What is the arc length of #f(x)=secx*tanx # in the interval #[0,pi/4]#?

1 Answer
Aug 4, 2016

The arc length formula is basically the distance formula adapted to a function. Whereas the distance formula would be #D = sqrt((Deltax)^2 + (Deltay)^2)#, the arc length formula is:

#\mathbf(s = int_a^b sqrt(1 + ((dy)/(dx))^2)dx)#

So, we need to take the derivative and then square it.

#d/(dx)[secxtanx]#

#= secx*sec^2x + secxtan^2x#

#= secx(sec^2x + tan^2x)#

#= secx(1 + 2tan^2x)#

And squaring it...

#((dy)/(dx))^2#

#= color(green)(sec^2x(2tan^2x + 1)^2)#

And now putting it in the integral.

#s = color(blue)(int_0^(pi"/"4) sqrt(1 + sec^2x(2tan^2x + 1)^2) dx)#

At that point, you should evaluate the integral numerically on your calculator.

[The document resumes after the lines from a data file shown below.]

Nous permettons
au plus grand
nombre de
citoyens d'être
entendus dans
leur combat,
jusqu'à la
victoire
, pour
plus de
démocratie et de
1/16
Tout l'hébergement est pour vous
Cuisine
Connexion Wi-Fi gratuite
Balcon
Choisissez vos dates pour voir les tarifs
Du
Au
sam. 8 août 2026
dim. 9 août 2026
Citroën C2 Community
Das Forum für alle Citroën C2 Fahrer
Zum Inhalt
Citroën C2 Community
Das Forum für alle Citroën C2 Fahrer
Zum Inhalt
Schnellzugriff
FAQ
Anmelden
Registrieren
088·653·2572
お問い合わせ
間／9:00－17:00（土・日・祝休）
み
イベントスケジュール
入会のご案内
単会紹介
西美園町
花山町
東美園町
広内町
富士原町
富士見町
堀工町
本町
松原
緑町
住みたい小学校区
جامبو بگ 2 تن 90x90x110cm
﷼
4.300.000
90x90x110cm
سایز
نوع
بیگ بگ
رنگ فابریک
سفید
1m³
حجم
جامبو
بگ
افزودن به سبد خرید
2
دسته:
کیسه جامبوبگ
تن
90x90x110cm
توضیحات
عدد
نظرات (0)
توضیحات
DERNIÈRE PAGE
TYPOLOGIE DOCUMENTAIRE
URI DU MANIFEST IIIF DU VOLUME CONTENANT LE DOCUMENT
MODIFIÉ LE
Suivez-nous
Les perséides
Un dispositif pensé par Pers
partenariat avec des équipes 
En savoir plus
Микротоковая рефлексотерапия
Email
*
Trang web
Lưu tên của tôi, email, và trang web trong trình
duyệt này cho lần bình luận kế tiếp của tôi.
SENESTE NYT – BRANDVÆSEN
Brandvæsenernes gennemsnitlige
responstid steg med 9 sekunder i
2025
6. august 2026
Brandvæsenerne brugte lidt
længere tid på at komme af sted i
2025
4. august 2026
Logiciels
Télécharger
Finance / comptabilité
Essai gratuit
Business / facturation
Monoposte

A TI-89 should be able to do it, but working it out would be far too complicated.

I get #~~ color(blue)(1.6458)# using Wolfram Alpha, and this integral returns the same answer.

As you can see, the setup is usually pretty easy. What's usually hard (and generally nearly impossible on medium-complexity functions) is the actual simplification work.